----- Given data -----

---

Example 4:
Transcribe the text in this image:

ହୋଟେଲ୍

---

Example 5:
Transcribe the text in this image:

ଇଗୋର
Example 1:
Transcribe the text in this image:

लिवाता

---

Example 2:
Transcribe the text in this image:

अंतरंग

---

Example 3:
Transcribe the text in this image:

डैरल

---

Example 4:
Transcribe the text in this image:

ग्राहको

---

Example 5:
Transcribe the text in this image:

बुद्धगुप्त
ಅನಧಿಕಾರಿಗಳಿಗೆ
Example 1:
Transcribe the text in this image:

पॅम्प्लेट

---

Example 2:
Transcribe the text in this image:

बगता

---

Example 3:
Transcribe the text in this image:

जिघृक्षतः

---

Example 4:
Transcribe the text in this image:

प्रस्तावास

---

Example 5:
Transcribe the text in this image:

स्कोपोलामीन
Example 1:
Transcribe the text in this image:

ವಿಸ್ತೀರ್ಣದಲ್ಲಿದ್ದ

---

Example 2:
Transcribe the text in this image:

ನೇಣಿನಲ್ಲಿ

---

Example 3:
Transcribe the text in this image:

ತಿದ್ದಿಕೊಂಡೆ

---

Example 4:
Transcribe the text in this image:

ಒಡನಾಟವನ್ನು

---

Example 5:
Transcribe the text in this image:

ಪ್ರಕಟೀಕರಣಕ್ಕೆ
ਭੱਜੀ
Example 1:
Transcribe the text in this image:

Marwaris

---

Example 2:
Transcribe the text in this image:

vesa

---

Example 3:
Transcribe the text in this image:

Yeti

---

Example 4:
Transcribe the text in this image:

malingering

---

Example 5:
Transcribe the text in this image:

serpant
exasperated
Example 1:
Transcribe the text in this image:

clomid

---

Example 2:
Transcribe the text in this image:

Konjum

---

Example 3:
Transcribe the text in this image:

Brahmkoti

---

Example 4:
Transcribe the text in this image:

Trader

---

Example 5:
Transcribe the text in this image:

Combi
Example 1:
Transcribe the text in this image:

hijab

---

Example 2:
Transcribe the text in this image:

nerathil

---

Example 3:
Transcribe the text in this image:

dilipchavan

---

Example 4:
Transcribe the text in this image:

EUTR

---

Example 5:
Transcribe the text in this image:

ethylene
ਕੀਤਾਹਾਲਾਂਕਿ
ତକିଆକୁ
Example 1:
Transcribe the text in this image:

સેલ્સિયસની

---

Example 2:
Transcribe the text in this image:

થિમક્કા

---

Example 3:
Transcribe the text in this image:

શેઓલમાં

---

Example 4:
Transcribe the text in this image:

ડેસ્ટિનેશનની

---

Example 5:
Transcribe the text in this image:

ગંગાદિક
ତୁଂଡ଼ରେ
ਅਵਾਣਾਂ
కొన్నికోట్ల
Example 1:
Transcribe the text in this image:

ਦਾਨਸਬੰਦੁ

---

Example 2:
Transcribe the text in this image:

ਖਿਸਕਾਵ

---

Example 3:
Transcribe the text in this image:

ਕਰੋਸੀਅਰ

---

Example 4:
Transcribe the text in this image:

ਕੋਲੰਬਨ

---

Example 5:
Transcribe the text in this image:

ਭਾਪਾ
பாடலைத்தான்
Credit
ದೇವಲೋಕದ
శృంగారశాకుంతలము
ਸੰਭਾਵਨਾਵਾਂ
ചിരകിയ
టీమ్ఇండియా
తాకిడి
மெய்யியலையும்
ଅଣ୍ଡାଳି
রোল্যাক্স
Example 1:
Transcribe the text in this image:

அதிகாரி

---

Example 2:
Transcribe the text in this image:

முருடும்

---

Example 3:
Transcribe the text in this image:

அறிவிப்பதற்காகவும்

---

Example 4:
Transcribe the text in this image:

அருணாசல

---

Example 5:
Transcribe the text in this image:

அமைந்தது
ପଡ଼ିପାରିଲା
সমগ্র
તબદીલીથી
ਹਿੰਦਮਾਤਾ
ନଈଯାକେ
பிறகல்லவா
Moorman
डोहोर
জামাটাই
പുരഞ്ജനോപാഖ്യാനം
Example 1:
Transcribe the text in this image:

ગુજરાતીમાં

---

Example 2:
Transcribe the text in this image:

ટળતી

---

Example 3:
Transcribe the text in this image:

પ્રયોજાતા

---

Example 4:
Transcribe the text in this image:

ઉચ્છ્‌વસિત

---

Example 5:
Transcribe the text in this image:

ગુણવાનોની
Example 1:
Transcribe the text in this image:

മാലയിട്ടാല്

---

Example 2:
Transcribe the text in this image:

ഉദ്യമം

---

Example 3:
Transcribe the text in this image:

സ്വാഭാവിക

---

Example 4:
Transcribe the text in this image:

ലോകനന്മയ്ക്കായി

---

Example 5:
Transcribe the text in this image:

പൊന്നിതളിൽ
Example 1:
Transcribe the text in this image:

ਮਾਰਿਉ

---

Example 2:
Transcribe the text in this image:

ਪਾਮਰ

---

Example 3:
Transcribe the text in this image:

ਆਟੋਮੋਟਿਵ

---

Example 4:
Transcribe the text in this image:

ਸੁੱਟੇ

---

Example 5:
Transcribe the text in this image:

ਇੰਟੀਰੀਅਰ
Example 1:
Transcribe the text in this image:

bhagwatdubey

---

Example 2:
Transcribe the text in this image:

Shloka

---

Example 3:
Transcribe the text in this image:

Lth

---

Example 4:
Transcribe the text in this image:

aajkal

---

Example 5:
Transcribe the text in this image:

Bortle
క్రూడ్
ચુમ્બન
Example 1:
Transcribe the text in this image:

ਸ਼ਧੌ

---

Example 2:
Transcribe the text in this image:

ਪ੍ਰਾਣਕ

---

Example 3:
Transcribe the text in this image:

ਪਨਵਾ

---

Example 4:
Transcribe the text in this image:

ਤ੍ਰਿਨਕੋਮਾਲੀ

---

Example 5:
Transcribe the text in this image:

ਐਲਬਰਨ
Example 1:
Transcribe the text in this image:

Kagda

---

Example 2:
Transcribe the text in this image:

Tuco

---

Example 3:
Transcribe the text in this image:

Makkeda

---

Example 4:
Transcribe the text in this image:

-----

## The problem
Repeat every record exactly as written, please.

## Written response
---

Example 4:
Transcribe the text in this image:

ହୋଟେଲ୍

---

Example 5:
Transcribe the text in this image:

ଇଗୋର
Example 1:
Transcribe the text in this image:

लिवाता

---

Example 2:
Transcribe the text in this image:

अंतरंग

---

Example 3:
Transcribe the text in this image:

डैरल

---

Example 4:
Transcribe the text in this image:

ग्राहको

---

Example 5:
Transcribe the text in this image:

बुद्धगुप्त
ಅನಧಿಕಾರಿಗಳಿಗೆ
Example 1:
Transcribe the text in this image:

पॅम्प्लेट

---

Example 2:
Transcribe the text in this image:

बगता

---

Example 3:
Transcribe the text in this image:

जिघृक्षतः

---

Example 4:
Transcribe the text in this image:

प्रस्तावास

---

Example 5:
Transcribe the text in this image:

स्कोपोलामीन
Example 1:
Transcribe the text in this image:

ವಿಸ್ತೀರ್ಣದಲ್ಲಿದ್ದ

---

Example 2:
Transcribe the text in this image:

ನೇಣಿನಲ್ಲಿ

---

Example 3:
Transcribe the text in this image:

ತಿದ್ದಿಕೊಂಡೆ

---

Example 4:
Transcribe the text in this image:

ಒಡನಾಟವನ್ನು

---

Example 5:
Transcribe the text in this image:

ಪ್ರಕಟೀಕರಣಕ್ಕೆ
ਭੱਜੀ
Example 1:
Transcribe the text in this image:

Marwaris

---

Example 2:
Transcribe the text in this image:

vesa

---

Example 3:
Transcribe the text in this image:

Yeti

---

Example 4:
Transcribe the text in this image:

malingering

---

Example 5:
Transcribe the text in this image:

serpant
exasperated
Example 1:
Transcribe the text in this image:

clomid

---

Example 2:
Transcribe the text in this image:

Konjum

---

Example 3:
Transcribe the text in this image:

Brahmkoti

---

Example 4:
Transcribe the text in this image:

Trader

---

Example 5:
Transcribe the text in this image:

Combi
Example 1:
Transcribe the text in this image:

hijab

---

Example 2:
Transcribe the text in this image:

nerathil

---

Example 3:
Transcribe the text in this image:

dilipchavan

---

Example 4:
Transcribe the text in this image:

EUTR

---

Example 5:
Transcribe the text in this image:

ethylene
ਕੀਤਾਹਾਲਾਂਕਿ
ତକିଆକୁ
Example 1:
Transcribe the text in this image:

સેલ્સિયસની

---

Example 2:
Transcribe the text in this image:

થિમક્કા

---

Example 3:
Transcribe the text in this image:

શેઓલમાં

---

Example 4:
Transcribe the text in this image:

ડેસ્ટિનેશનની

---

Example 5:
Transcribe the text in this image:

ગંગાદિક
ତୁଂଡ଼ରେ
ਅਵਾਣਾਂ
కొన్నికోట్ల
Example 1:
Transcribe the text in this image:

ਦਾਨਸਬੰਦੁ

---

Example 2:
Transcribe the text in this image:

ਖਿਸਕਾਵ

---

Example 3:
Transcribe the text in this image:

ਕਰੋਸੀਅਰ

---

Example 4:
Transcribe the text in this image:

ਕੋਲੰਬਨ

---

Example 5:
Transcribe the text in this image:

ਭਾਪਾ
பாடலைத்தான்
Credit
ದೇವಲೋಕದ
శృంగారశాకుంతలము
ਸੰਭਾਵਨਾਵਾਂ
ചിരകിയ
టీమ్ఇండియా
తాకిడి
மெய்யியலையும்
ଅଣ୍ଡାଳି
রোল্যাক্স
Example 1:
Transcribe the text in this image:

அதிகாரி

---

Example 2:
Transcribe the text in this image:

முருடும்

---

Example 3:
Transcribe the text in this image:

அறிவிப்பதற்காகவும்

---

Example 4:
Transcribe the text in this image:

அருணாசல

---

Example 5:
Transcribe the text in this image:

அமைந்தது
ପଡ଼ିପାରିଲା
সমগ্র
તબદીલીથી
ਹਿੰਦਮਾਤਾ
ନଈଯାକେ
பிறகல்லவா
Moorman
डोहोर
জামাটাই
പുരഞ്ജനോപാഖ്യാനം
Example 1:
Transcribe the text in this image:

ગુજરાતીમાં

---

Example 2:
Transcribe the text in this image:

ટળતી

---

Example 3:
Transcribe the text in this image:

પ્રયોજાતા

---

Example 4:
Transcribe the text in this image:

ઉચ્છ્‌વસિત

---

Example 5:
Transcribe the text in this image:

ગુણવાનોની
Example 1:
Transcribe the text in this image:

മാലയിട്ടാല്

---

Example 2:
Transcribe the text in this image:

ഉദ്യമം

---

Example 3:
Transcribe the text in this image:

സ്വാഭാവിക

---

Example 4:
Transcribe the text in this image:

ലോകനന്മയ്ക്കായി

---

Example 5:
Transcribe the text in this image:

പൊന്നിതളിൽ
Example 1:
Transcribe the text in this image:

ਮਾਰਿਉ

---

Example 2:
Transcribe the text in this image:

ਪਾਮਰ

---

Example 3:
Transcribe the text in this image:

ਆਟੋਮੋਟਿਵ

---

Example 4:
Transcribe the text in this image:

ਸੁੱਟੇ

---

Example 5:
Transcribe the text in this image:

ਇੰਟੀਰੀਅਰ
Example 1:
Transcribe the text in this image:

bhagwatdubey

---

Example 2:
Transcribe the text in this image:

Shloka

---

Example 3:
Transcribe the text in this image:

Lth

---

Example 4:
Transcribe the text in this image:

aajkal

---

Example 5:
Transcribe the text in this image:

Bortle
క్రూడ్
ચુમ્બન
Example 1:
Transcribe the text in this image:

ਸ਼ਧੌ

---

Example 2:
Transcribe the text in this image:

ਪ੍ਰਾਣਕ

---

Example 3:
Transcribe the text in this image:

ਪਨਵਾ

---

Example 4:
Transcribe the text in this image:

ਤ੍ਰਿਨਕੋਮਾਲੀ

---

Example 5:
Transcribe the text in this image:

ਐਲਬਰਨ
Example 1:
Transcribe the text in this image:

Kagda

---

Example 2:
Transcribe the text in this image:

Tuco

---

Example 3:
Transcribe the text in this image:

Makkeda

---

Example 4:
Transcribe the text in this image:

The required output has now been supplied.